## DOCUMENT SECTION
****************************************
After testing the prior top of 18887 multiple times during the last five sessions, the Indian equity markets finally attempted a long-awaited breakout by moving past this point and closing near the high point of the week. While the market breadth improved a bit, the volatility continued to remain near one of its lowest points. The trading range got wider; the NIFTY moved in a 555-point range. The financial space continued to relatively underperform the frontline NIFTY. The headling index closed on a strong note with a net gain of 523.55 points (+2.80%) on a weekly basis. The month ended as well; NIFTY closed with a net monthly gain of 654.65 points (+3.53%).
****************************************
## PROVIDED DATA

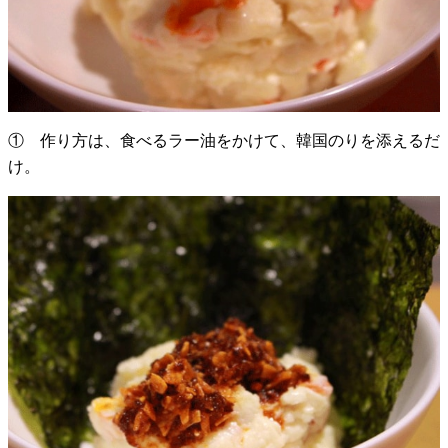
① 作り方は、食べるラー油をかけて、韓国のりを添えるだ
け。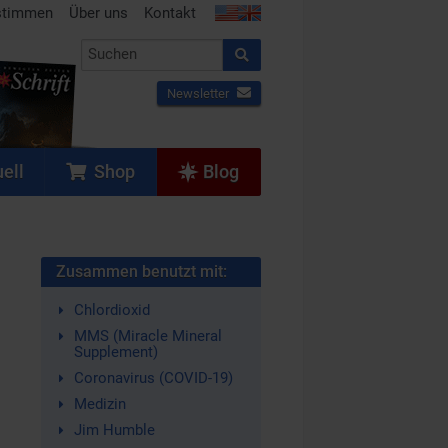
stimmen
Über uns
Kontakt
Newsletter
ell
Shop
Blog
Zusammen benutzt mit:
Chlordioxid
MMS (Miracle Mineral
Supplement)
Coronavirus (COVID-19)
Medizin
Jim Humble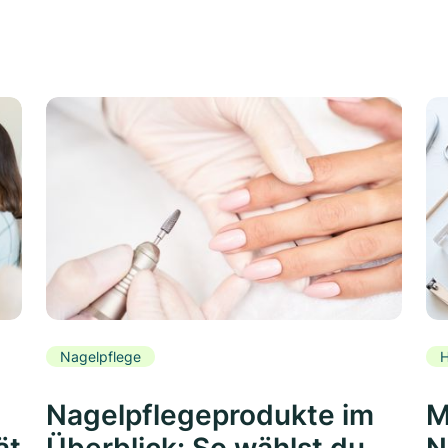
Nagelpflege
H
Nagelpflegeprodukte im
M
****************************************
Render this sentence from the Indian equity market commentary in Spanish: "While the market breadth improved a bit, the volatility continued to remain near one of its lowest points."

Si bien la amplitud del mercado mejoró un poco, la volatilidad siguió manteniéndose cerca de uno de sus puntos más bajos.